Check that again: they're watching him.
They can see him.
He's running. And they can see him. Lightning bolts on the head and all. You can see his chest heaving from here. He's panting. Sweating. You can see each and every last drop.
Your father's barely hitting a hundred miles an hour, and he's sweating like a pig, his heart pounding like it's gonna burst. A hundred miles an hour and he's pushing beyond his limit. He's not connected to the Speed Force anymore. At all. Bart can't tell that. Never did manage the kind of connection to the SF that you have. Bart doesn't know.
Right now, Wally West is cruising on stored-up velocity stored in his cells. If he uses it up, he won't even manage to hit a hundred miles an hour. If he uses it up, he'll die.
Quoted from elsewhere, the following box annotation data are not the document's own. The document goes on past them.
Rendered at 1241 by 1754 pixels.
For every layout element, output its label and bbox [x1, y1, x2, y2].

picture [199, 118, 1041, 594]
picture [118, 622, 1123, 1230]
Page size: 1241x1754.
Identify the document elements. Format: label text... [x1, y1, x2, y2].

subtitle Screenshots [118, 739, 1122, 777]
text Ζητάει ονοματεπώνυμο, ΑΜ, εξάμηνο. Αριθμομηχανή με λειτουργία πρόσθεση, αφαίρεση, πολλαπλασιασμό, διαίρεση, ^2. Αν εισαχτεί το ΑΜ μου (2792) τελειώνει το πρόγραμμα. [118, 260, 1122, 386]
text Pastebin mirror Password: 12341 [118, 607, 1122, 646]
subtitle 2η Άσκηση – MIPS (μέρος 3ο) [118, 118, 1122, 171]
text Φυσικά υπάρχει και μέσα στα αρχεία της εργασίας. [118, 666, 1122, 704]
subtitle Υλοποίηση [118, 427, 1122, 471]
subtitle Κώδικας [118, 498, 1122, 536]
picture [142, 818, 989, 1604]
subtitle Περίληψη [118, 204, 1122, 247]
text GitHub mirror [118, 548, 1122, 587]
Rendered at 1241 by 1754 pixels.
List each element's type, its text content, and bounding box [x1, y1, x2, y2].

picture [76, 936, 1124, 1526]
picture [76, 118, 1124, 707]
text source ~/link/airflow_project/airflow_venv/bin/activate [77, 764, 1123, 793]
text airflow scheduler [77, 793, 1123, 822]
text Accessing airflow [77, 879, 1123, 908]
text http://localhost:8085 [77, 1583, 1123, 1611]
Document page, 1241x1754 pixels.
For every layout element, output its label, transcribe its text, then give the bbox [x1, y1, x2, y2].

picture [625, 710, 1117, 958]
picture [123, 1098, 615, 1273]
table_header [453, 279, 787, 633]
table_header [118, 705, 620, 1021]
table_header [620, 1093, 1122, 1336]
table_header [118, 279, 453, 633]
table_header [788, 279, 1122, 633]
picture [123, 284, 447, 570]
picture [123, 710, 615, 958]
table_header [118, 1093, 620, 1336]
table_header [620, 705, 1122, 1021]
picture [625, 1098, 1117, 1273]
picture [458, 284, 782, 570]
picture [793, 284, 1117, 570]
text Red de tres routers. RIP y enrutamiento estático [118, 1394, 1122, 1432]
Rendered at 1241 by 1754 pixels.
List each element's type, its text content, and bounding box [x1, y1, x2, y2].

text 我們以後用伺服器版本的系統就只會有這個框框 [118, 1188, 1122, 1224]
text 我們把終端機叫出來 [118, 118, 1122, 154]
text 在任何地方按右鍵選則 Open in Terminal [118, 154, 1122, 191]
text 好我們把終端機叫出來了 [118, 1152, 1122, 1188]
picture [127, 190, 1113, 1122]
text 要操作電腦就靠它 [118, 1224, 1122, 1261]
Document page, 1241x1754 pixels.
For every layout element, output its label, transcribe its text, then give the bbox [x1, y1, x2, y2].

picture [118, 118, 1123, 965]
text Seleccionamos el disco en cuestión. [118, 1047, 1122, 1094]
He's going to realize that soon. He's not stupid. If he can use that velocity, then he's still got something, some kind of awareness. "Yeah," you tell Bart. "I see what you mean."
"Well?"
You give him a look. "What?"
"Barry, he's your father. Do something."
So you do something. You grab your father by the collar of that stupid red suit, and yank him to a stop. Kill his inertia. Look at him. Watch him. Let him see your eyes. Wait until you see realization come to him. That he can't keep running.
"Had to stop sometime, Pops," you tell him. "Wonder what you'll do now. Nowhere to run? God help you, you might have to, you know, have a conversation or something. With people. Regular people. And you know what? Good. If you'd been a normal person, Iris would still be alive."
You let go. Leave the rest for Bart to deal with. He loves this superhero crap.
You go home, and drink what whiskey's left in the apartment, and stare at the ceiling until you can fall asleep.